▶ _READING TEXT_:
--------------------------------------------------

Rallying for local fracking regulations

Matthew Merchant

With signs raised high and voices echoing, anti-fracking demonstrators rallied and marched from the streets of downtown Kent to Kent State’s campus Saturday to raise awareness for Issue 21, a proposed anti-fracking law on the Nov. 4 ballot.

As part of the Global Frackdown, an international day of advocacy aimed at raising awareness of local fracking operations of oil and gas companies, the Kent Environmental Rights Group rallied, marched and painted the rock on front campus. Other events in Ohio included rallies locally in Lakewood and Ashtabula county, and globally in London, Paris, Madrid and other major cities.

“How much longer are you, the resident of Kent, willing to wait? How much environmental harm and destruction of the community you love are you willing to sit back and watch and allow?” said Tish O’Dell, the Ohio community organizer for the Pennsylvania-based Community Environmental Legal Defense Fund. “Is this easy? No, and you’re finding that out. Will there be a price to pay for saving the world, for saving Kent? Absolutely.”

CELDF has been supporting KERG since April when the local advocacy group was formed. KERG recently proposed an amendment to the City of Kent Charter that would ban hydraulic fracturing, or fracking, within city limits. The proposed amendment is on the Nov. 4 ballot as Issue 21.

“(KERG) is as grassroots as it gets,” said Lee Brooker, a member of the group. “The industry is obviously well-monied, and we really need donations.”

The protest march and rally, held in the gazebo area in Kent next to the Pufferbelly restaurant, was intended both to raise awareness for the ballot issue and to raise money for the sponsor organizations. Representatives from KERG, Food and Water Watch, Concerned Citizens Ohio and other anti-fracking and environmental rights groups collected donations, passed out muffins and cookies to passers-by, and handed out fliers–often while holding picket signs or poster boards.

O’Dell was just one of four speakers at the event. Gwen Fischer of Concerned Citizens Ohio, Ron Prosek of the Northeast Ohio Gas Accountability Project and Ted Voneida of the Kent Environmental Council also presented information on fracking or spoke from personal experience.

“The people of Kent have a rendezvous with destiny, for you are helping to write a new history for our country and for the world by keeping faith with each other and with the generations yet to come,” Prosek said, paraphrasing a quote from Franklin D. Roosevelt. “And you are doing this in the face of the most powerful and rapacious industry this country and the world have ever known-the extreme hydrocarbon extractionists.”

--------------------------------------------------

▶ _SUPPLIED INFORMATION_:
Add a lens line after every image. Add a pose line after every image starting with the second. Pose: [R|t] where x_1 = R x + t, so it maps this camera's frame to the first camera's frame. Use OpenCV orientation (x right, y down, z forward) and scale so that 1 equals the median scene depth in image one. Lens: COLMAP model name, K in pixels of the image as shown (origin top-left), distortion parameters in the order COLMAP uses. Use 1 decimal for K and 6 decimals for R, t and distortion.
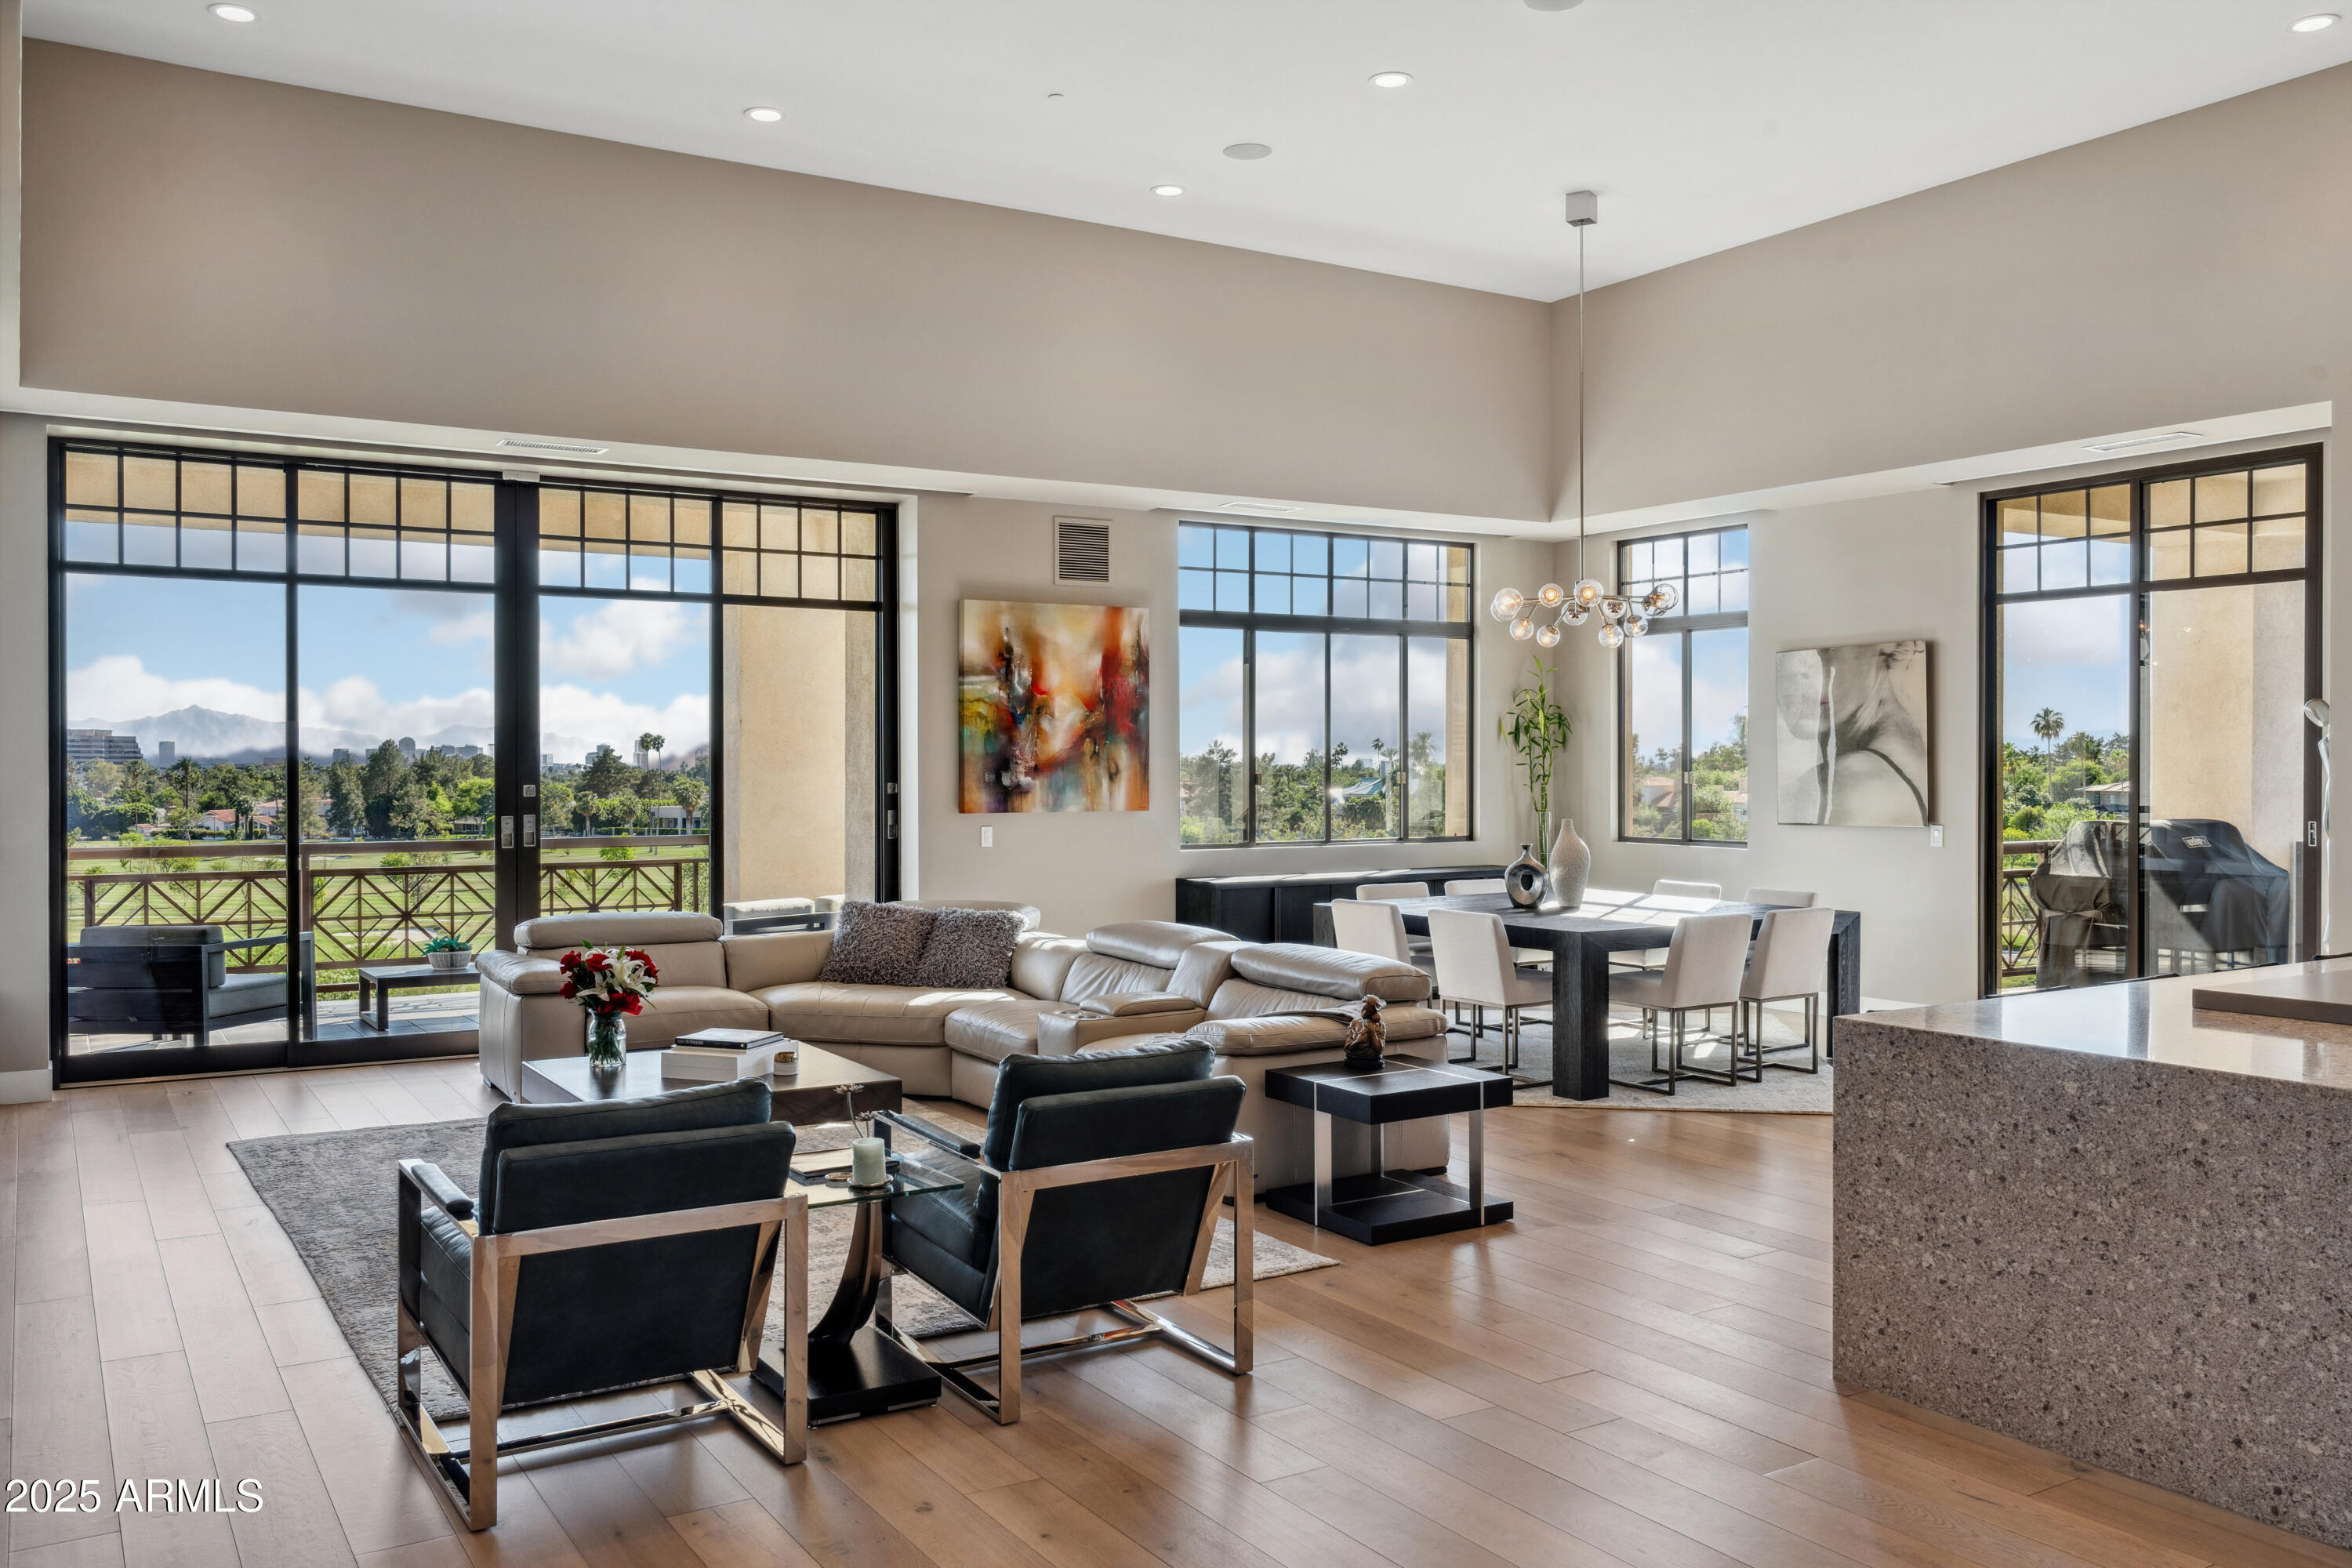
lens RADIAL K [[1825.5, 0, 1186.1], [0, 1825.5, 768.1], [0, 0, 1]] dist [0.000821, -0.002364]
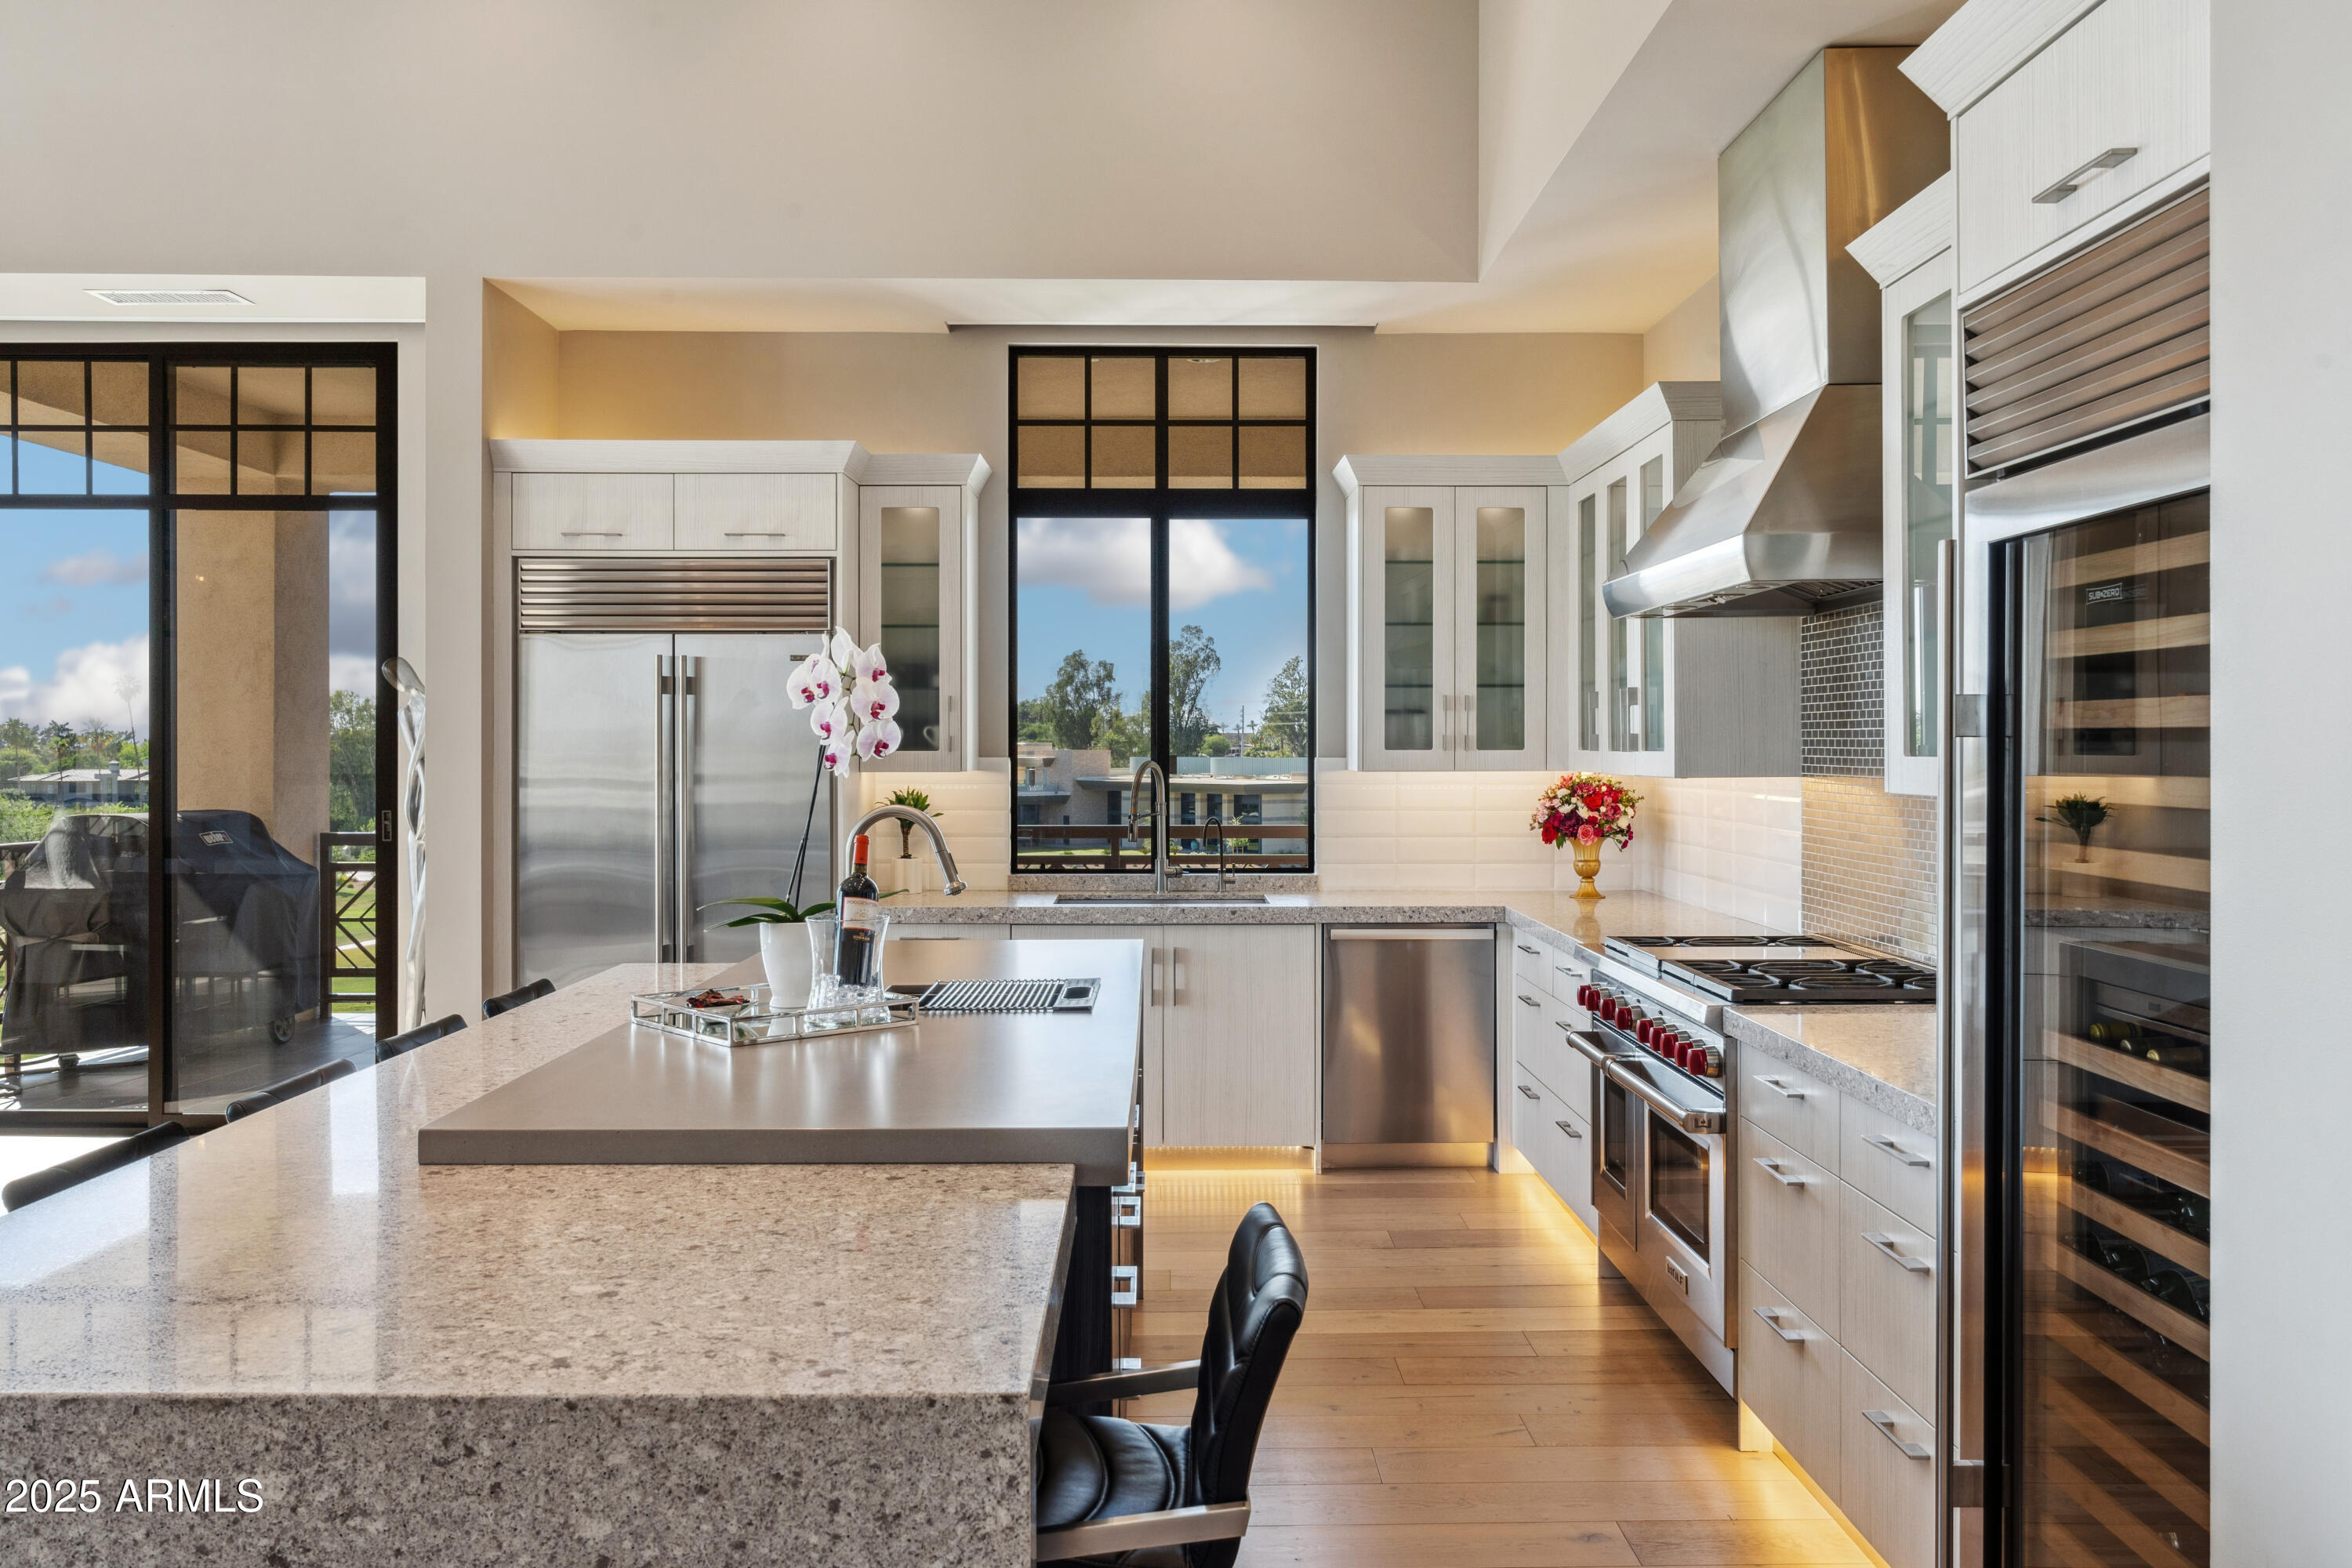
lens RADIAL K [[1825.5, 0, 1186.1], [0, 1825.5, 768.1], [0, 0, 1]] dist [0.000821, -0.002364]
pose [[0.519307, -0.005752, 0.854568, 0.102686], [0.000754, 0.999980, 0.006272, 0.005412], [-0.854587, -0.002613, 0.519301, 0.258786]]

--------------------------------------------------

▶ _EXERCISE TASKS_:
**A)** In the fracking rally article, what ballot number does the proposed Kent charter amendment banning fracking carry?
**B)** Please extend the fracking rally article by a few paragraphs, starting right after its last sentence.

▶ _ANSWER SET_:
**A)** Issue 21

**B)**
Kent is among many other cities in Ohio working to pass similar bills of rights that would ban fracking. Community action and not state action, Prosek said, is the only effective way to regulate the gas industry on a local level.

“What we need now is not climate change, but system change,” he said. “By seeking to establish a community bill of rights, you are helping to make that change–change to a system in which the people in their communities are sovereign and fully control the industries and resources in their midst in such a way as to ensure the health and safety of their residents.”

Despite regulations already in place at the state level, groups like KERG and CELDF advocate for increased local control of the industry. Fischer passed out slips of paper with Governor Kasich’s phone number and encouraged the crowd to call and ask about fracking regulations – which most everyone proceeded to do.

“We know that regulations cannot prevent inherent harms and risks from this industry,” Fischer said. “So what can we do? Well, if you live in Kent, you have the opportunity to vote for Issue 21, which is a community rights amendment to the city charter; it cannot be taken away easily, and that will protect the water, air and property values from fracking.”

Besides Kent residents walking home from the Haymaker Farmer’s Market, residents of other communities and even Kent State students attended the rally and demonstration after reading about it on Facebook or seeing posters on campus.

“I like to know what is going on,” said Michael George, a sophomore entrepreneurship major. ”I think it’s important to read and stay informed, especially with The Kent Stater and things that are relevant to the school. And I enjoy it. I like this event especially because it shows how the community feels about fracking. It’s good to see a community get together.”

Alyssa Brady, a senior conflict management major, and Danielle Yoder, a resident of Seven Hills who brought her 10-month-old daughter Althea with her, said they read about the event on the Global Frackdown Facebook page and decided to make protest signs. One sign read “Don’t Frack My Future Gasholes” and another “Only You Can Prevent Faucet Fires.”

After the rally and the speakers, the demonstrators marched from downtown, to Erie Street and Route 59 and then to the rock on the front campus of Kent State. Chanting “What do we want? Community rights” and “The people united will never be defeated” to the rhythmic beat of a Civil War-era drum, provided by Terry Murcko, the demonstrators spray painted “KERG: Yes on Issue 21” in blue and orange on the rock. Murcko said his sister was attending a Global Frackdown event in New York.

O’Dell said the residents of Kent have inalienable rights to govern themselves and if that government doesn’t work, then they have the right to change it.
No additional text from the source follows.